Então é Dia de Finados.

O dia dos que tiveram fim.

Seria isso mesmo?

Sim, quando penso que é impossível não chorar por causa da ausência de meus pais, que se foram justamente quando estavam tendo algum conforto material. Não há beijo, nem abraço, nem bom dia e fica uma certa impressão do mais ensurdecedor dos silêncios.

Não, quando penso que a ausência física é apenas física, porque os sinto por perto o tempo todo.

Para tentar aliviar a tristeza das perdas, comecei a escrever feito louco, o que me permitiu ser publicado e, com isso, ter ajudado na alegria de milhares de pessoas. Muitas vezes recebo mensagens de pessoas que dizer ter chorado ao ler algo que escrevi, mas não creio que seja por tristeza. É o que elas dizem.

Não aliviou, mesmo com treze livros em pouco menos de sete anos. A tristeza volta toda hora, só que com o passar do tempo ela é combatida com muitas lembranças divertidas e também inspirações. E então continuo escrevendo. Esta foi a principal razão: fazer da tristeza a reflexão.

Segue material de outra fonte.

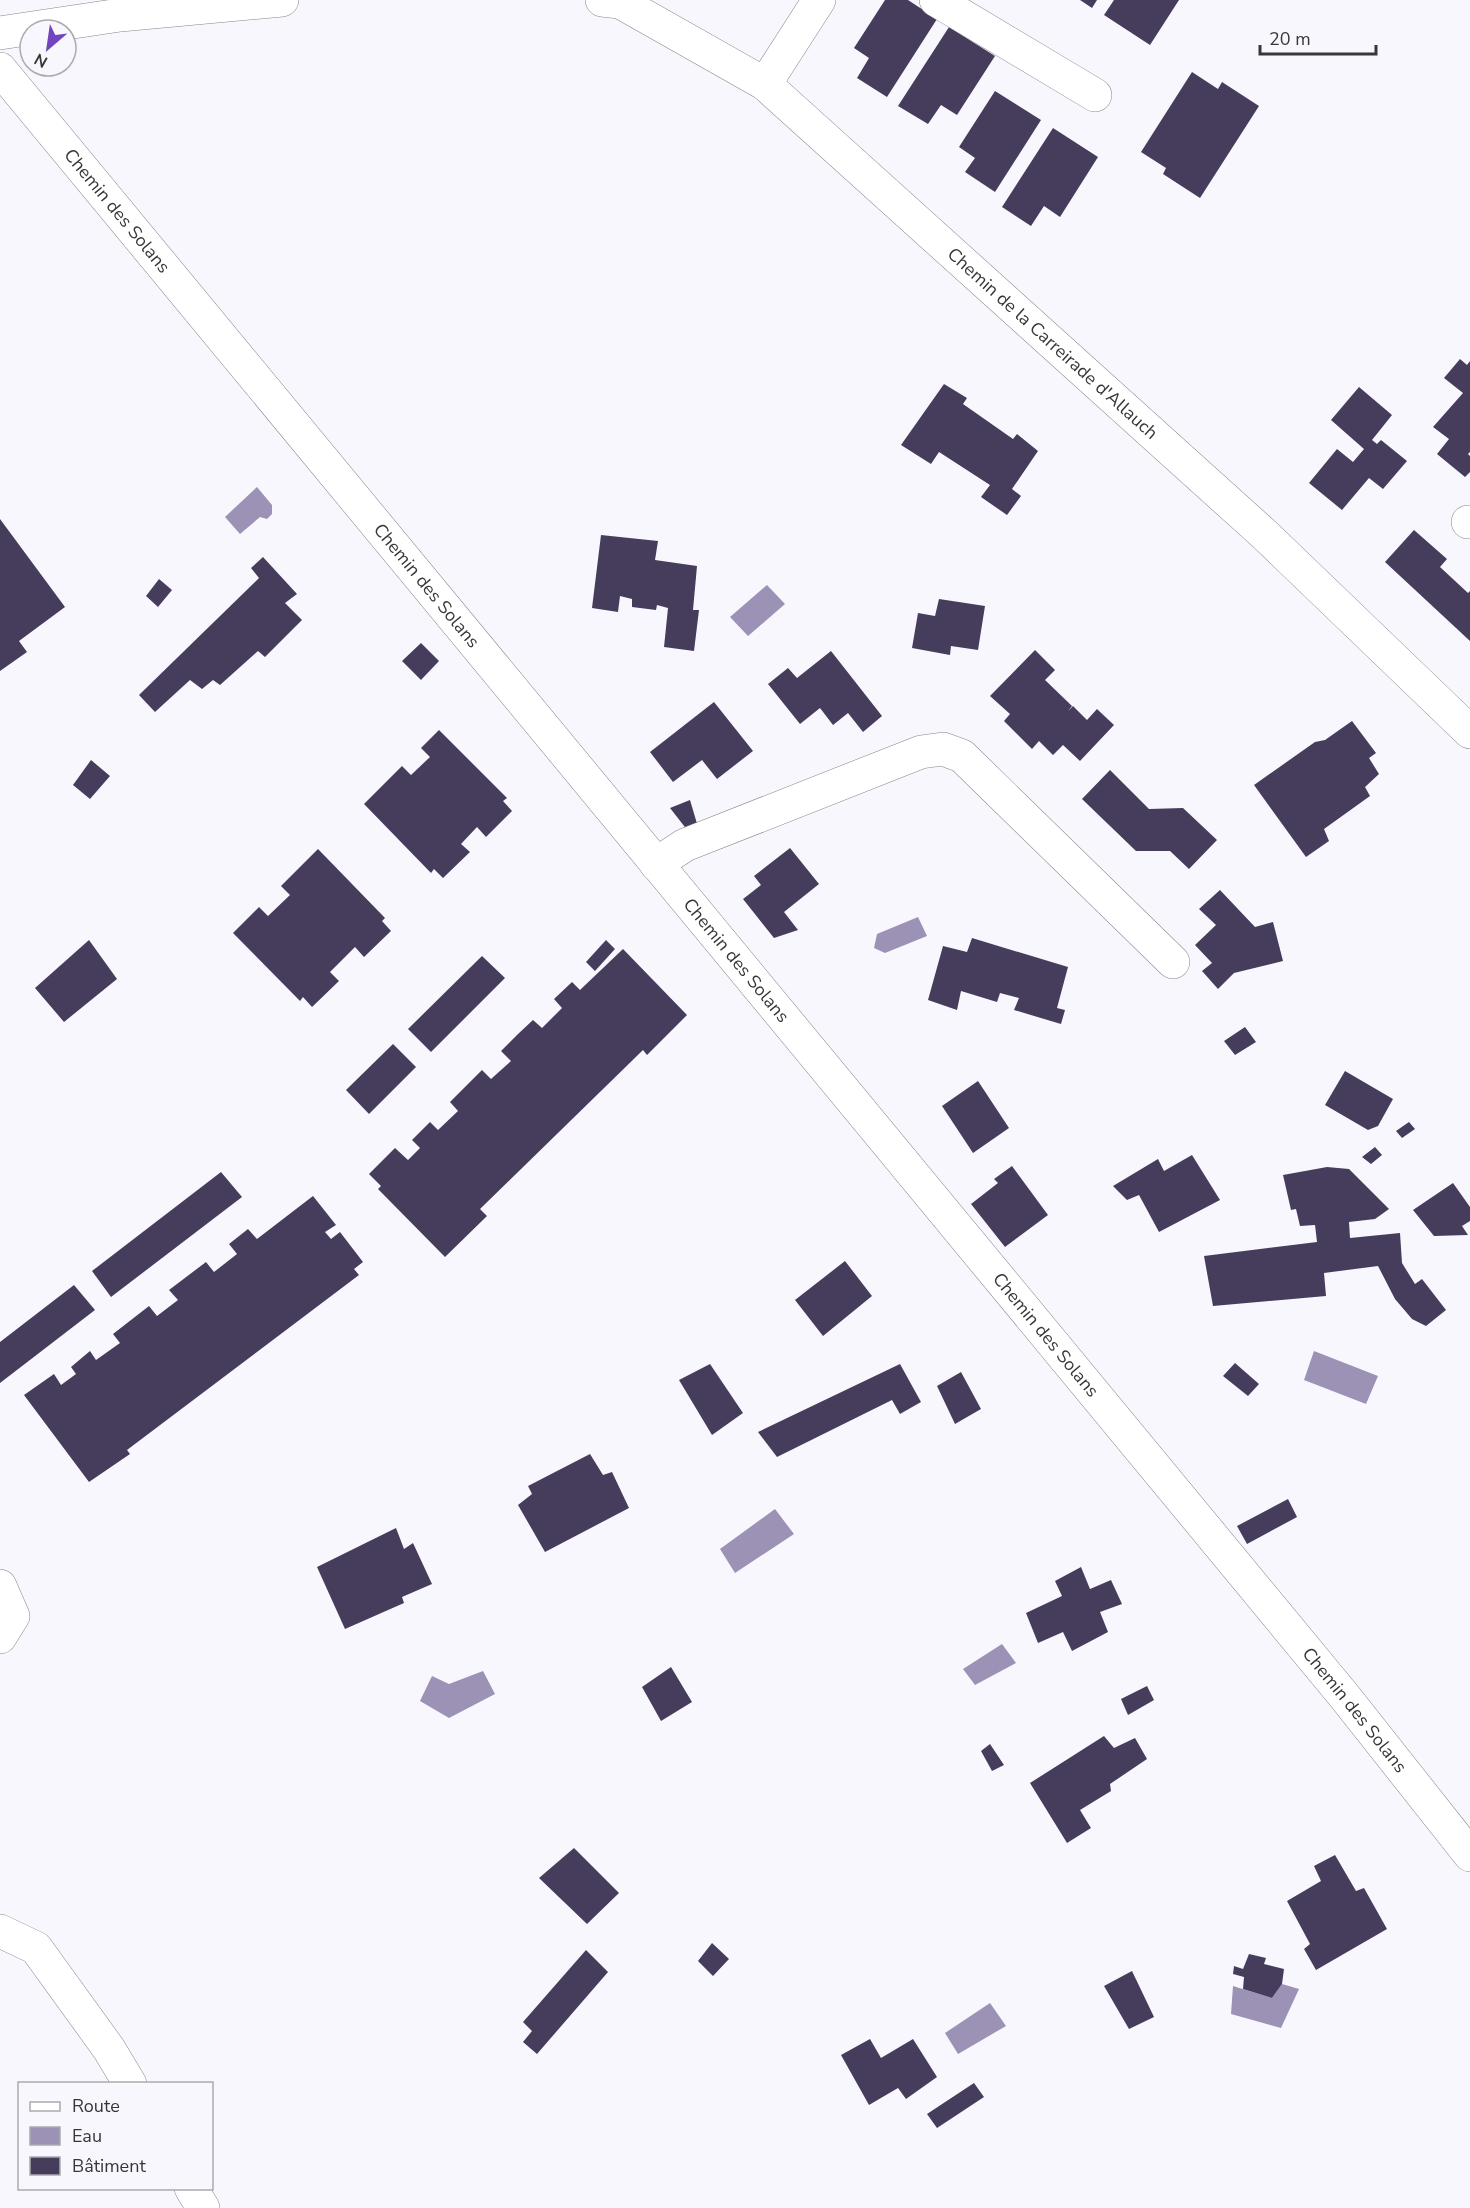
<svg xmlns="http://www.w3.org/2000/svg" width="1470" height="2208" viewBox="0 0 1470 2208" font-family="'Nunito Sans',sans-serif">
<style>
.water{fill:#9b92b6}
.building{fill:#463d5c}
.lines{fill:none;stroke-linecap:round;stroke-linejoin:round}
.minor-casing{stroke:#87868c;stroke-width:34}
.minor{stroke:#fff;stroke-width:33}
.labels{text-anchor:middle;stroke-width:6;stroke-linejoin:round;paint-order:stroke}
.street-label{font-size:18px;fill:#373739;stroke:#f8f7fd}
</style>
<rect width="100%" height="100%" fill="#f8f7fd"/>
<!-- water -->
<path class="water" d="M257,487L272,505V514L267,519L260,517L240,534L225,517Z
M767,585L785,604L748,636L730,617Z
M918,917L927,936L885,953L874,948L877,934Z
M1314,1351L1378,1376L1366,1404L1304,1380Z
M775,1509L794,1534L735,1573L720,1549Z
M1002,1644L1016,1663L975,1685L963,1669Z
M483,1671L495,1694L449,1718L420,1701L432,1676L449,1684Z
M1282,1984L1299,1989L1281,2028L1231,2014L1233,1986L1272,1998Z
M990,2003L1006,2026L958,2054L945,2033Z"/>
<!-- building -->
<path class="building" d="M885,0H908L937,19L887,97L857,78L869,58L854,48Z
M1080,0H1097L1092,8Z
M1114,0H1179L1150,45L1104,15Z
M949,27L995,56L957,115L941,105L928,124L898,106Z
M1192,72L1218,89L1222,82L1259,106L1200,198L1163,174L1166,168L1141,152Z
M995,91L1041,120L995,192L965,172L975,158L959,147Z
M1053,128L1098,157L1060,217L1044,206L1031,226L1002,207Z
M1460,359L1467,365L1470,361V452L1468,454L1470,456V472L1465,477L1437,454L1449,439L1433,427L1463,393L1444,378Z
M944,384L967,398L963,404L1013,439L1017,434L1038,451L1012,489L1021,496L1007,515L981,497L990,485L939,452L931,464L901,445Z
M1359,387L1392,415L1372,440L1377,444L1381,440L1407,461L1383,489L1369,478L1342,510L1309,483L1337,449L1353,462L1364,449L1331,420Z
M0,519L65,607L19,641L27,652L0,671Z
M1414,530L1447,559L1440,567L1468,593L1470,591V641L1385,562Z
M601,535L658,541L655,560L697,566L693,610H699L694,651L664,647L668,608L657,605L656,610L632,607V599L620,596L618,612L592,608Z
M263,557L297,594L285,603L302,620L265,657L258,651L220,685L213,680L202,689L190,680L155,712L139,695L259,578L251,568Z
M159,579L172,590L158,607L146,596Z
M939,599L985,606L978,650L951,646L950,655L912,648L918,613L935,616Z
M421,643L439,661L421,680L402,661Z
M1035,650L1055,670L1045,680L1072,706L1068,711L1073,706L1087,720L1097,709L1114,725L1080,761L1063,745L1053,755L1039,741L1032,749L1004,721L1010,714L990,696Z
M831,651L882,716L863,732L848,713L833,725L820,708L800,724L768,684L788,668L797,678Z
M714,702L753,751L717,779L702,760L673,782L650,752Z
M1352,721L1376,753L1369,758L1379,774L1365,787L1370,796L1324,829L1329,841L1306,857L1254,785L1315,742L1325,740Z
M439,730L507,798L503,801L512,811L486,837L477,827L461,844L470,852L443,878L434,869L431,873L364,804L402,766L411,775L430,757L421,748Z
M91,760L110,776L90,799L73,785Z
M1110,770L1149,809L1183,808L1217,840L1189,869L1170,851H1136L1082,799Z
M690,800L698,827L688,831L670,808Z
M790,848L819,884L784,912L798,930L774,938L743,899L761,885L754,876Z
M318,849L385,918L382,921L391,931L364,957L355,947L330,972L339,981L312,1007L303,997L300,1001L233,933L259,907L268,916L290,895L281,886Z
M1220,890L1255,927L1273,922L1283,961L1234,973L1218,989L1202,971L1212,963L1195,945L1216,925L1199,909Z
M972,938L1068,967L1057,1008L1065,1010L1061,1024L1014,1010L1019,998L1000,993L997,1002L961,991L957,1010L928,1000L943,946L967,952Z
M89,940L117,979L64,1022L35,988Z
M606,940L615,949L595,971L586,962Z
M623,949L687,1015L647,1055L643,1050L480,1209L487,1216L445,1257L378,1189L381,1186L369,1174L395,1148L408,1160L420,1148L412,1140L430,1122L438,1130L458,1111L450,1102L482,1070L491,1079L511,1061L501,1051L518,1034L533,1020L542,1028L562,1008L554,999L572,982L580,990Z
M482,956L505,978L431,1052L408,1029Z
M1245,1027L1256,1042L1235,1055L1224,1041Z
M393,1044L416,1067L369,1114L346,1090Z
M1345,1071L1393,1099L1378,1126L1368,1130L1325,1105Z
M978,1081L1009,1128L973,1153L942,1106Z
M1409,1122L1415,1129L1402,1138L1396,1131Z
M1375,1147L1382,1155L1371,1164L1362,1157Z
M1192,1155L1220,1200L1159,1232L1139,1195L1127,1200L1113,1186L1158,1159L1164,1171Z
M1012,1166L1048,1215L1005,1247L971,1204L998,1183L994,1179Z
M1327,1167L1349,1169L1389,1209L1375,1219L1349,1222L1350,1238L1400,1233L1402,1263L1415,1284L1422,1279L1446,1310L1426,1326L1412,1319L1395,1299L1378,1266L1324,1273L1326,1296L1213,1306L1204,1256L1317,1242L1315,1225L1300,1226L1296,1209L1291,1210L1283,1175Z
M221,1172L242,1197L111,1297L92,1271Z
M1453,1183L1470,1207V1221L1462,1226L1468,1235L1434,1236L1413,1210Z
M313,1196L336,1225L325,1232L331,1239L340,1232L363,1262L354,1269L359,1275L127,1450L130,1454L89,1482L24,1395L54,1374L61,1385L76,1374L71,1367L90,1351L96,1360L120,1343L113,1334L149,1306L157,1316L178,1300L169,1290L206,1262L214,1272L237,1254L229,1244L248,1229L257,1239Z
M845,1261L872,1296L823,1336L795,1300Z
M74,1285L95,1310L0,1383V1342Z
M1235,1363L1259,1384L1248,1396L1223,1376Z
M710,1364L743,1413L712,1435L679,1380Z
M900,1364L921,1402L900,1414L892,1400L777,1457L758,1432Z
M961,1372L981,1409L955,1424L937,1386Z
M590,1454L603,1475L612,1472L629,1508L545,1552L518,1505L532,1494L528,1486Z
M1288,1499L1297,1517L1247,1544L1237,1526Z
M396,1528L404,1549L413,1543L432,1584L402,1597L404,1603L345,1629L317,1567Z
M1081,1567L1090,1589L1111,1580L1122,1604L1100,1612L1108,1632L1072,1651L1063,1632L1038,1643L1026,1613L1062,1596L1055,1581Z
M671,1667L692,1702L661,1721L642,1687Z
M1147,1686L1154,1700L1128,1715L1121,1699Z
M1104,1736L1114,1748L1135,1738L1147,1759L1110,1784L1111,1791L1080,1810L1091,1828L1067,1843L1030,1783Z
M990,1744L1004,1765L992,1771L981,1751Z
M574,1848L619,1893L587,1924L539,1878Z
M1335,1855L1356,1891L1364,1888L1387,1929L1316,1970L1304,1949L1310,1944L1287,1901L1321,1881L1314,1866Z
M712,1943L729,1959L713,1976L698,1961Z
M586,1950L608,1972L537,2054L523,2042L532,2031L523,2022Z
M1249,1954L1266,1958L1264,1964L1284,1969L1282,1984L1272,1998L1243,1989L1244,1977L1233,1974L1234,1966L1243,1969Z
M1132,1971L1154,2017L1129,2029L1104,1986Z
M870,2039L881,2058L913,2039L937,2077L906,2099L898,2088L869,2105L841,2055Z
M974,2083L984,2097L937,2128L927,2114Z"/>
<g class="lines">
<!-- minor casing -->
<g class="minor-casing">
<g id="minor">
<path id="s1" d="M602,0L620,2L765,84L1264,534L1470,732"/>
<path d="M936,0L1095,95"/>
<path d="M0,33L120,15L282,0"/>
<path id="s2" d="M0,69L1345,1697L1470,1855"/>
<path d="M765,84L819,0"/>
<path d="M1468,522H1470"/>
<path d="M656,864L685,845L921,752L943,749L962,756L1173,962"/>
<path d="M0,1586L13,1616L0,1637"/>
<path d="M0,1931L36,1948L109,2049L130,2084"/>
<path d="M191,2188L203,2208"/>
</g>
</g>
<!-- minor -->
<use href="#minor" class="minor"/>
</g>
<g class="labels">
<!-- street labels -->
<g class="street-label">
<text dy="6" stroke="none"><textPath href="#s2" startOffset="184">Chemin des Solans</textPath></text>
<text dy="6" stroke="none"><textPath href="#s1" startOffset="572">Chemin de la Carreirade d'Allauch</textPath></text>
<text dy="6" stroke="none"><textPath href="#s2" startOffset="670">Chemin des Solans</textPath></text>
<text dy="6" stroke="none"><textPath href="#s2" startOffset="1156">Chemin des Solans</textPath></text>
<text dy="6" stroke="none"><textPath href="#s2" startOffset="1642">Chemin des Solans</textPath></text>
<text dy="6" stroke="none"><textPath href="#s2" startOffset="2128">Chemin des Solans</textPath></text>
</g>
</g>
<!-- legend -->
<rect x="18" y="2082" width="195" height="108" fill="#f8f7fd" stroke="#abaaaf" stroke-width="1.5"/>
<rect x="30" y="2102" width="30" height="9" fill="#ffffff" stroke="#abaaaf" stroke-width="1.5"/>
<text x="72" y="2112" font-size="18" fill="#373739">Route</text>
<rect x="30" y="2127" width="30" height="18" fill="#9b92b6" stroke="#abaaaf" stroke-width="1.5"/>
<text x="72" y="2142" font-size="18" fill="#373739">Eau</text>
<rect x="30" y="2157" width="30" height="18" fill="#463d5c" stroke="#abaaaf" stroke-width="1.5"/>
<text x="72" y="2172" font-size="18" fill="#373739">Bâtiment</text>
<!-- north arrow -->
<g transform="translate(48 48) rotate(209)"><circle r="28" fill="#f8f7fd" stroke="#abaaaf" stroke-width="1.5"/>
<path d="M0-4.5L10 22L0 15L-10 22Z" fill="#7145bd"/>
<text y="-9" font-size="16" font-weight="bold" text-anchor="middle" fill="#373739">N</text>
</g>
<!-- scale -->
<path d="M1260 45v9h116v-9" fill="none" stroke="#373739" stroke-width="3"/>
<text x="1269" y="45" font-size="18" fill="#373739" stroke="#f8f7fd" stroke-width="4.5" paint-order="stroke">20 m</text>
</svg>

Meus pais, os escritores que leio, os músicos que ouço, os artistas que vejo, os poetas, os homens de visão social, todos eles estão mortos, mas nem tanto. Todos eles estão aqui perto de alguma forma praticamente todo dia.

Tenho andado há meio século pelas calçadas do mundo, aprendendo, sofrendo, sonhando. Entender todas as injustiças é difícil demais, porém esta mesma dificuldade é também a vida. A vida. Não sei se um dia alguém pensará em mim ou me sentirá por perto, mas sei que eu mesmo sinto isso quase todo dia por muita gente.

Os finados são na verdade continuados.

Existe amor, por mais estranho que pareça dizer isso em meio a uma tempestade de ódios, recalques e pequenez humana, como se pode ver diariamente pelo mundo. Mas o ódio é dos infelizes, dos que têm consciência da própria mediocridade, dos que usam a inveja como ópio, dos pobres egoístas e pernósticos.

Existe amor. Eu sei e sinto isso, até mesmo nas palavras que não foram escritas ou ditas.

Os finados estão vivos demais.

Vivamos também.

@pauloandel

1 comment:

Luiz Vieira said...

Paulo, você como um cara vivido tem as palavras certas para percebermos o que está acontecendo em nossa volta. Obrigado!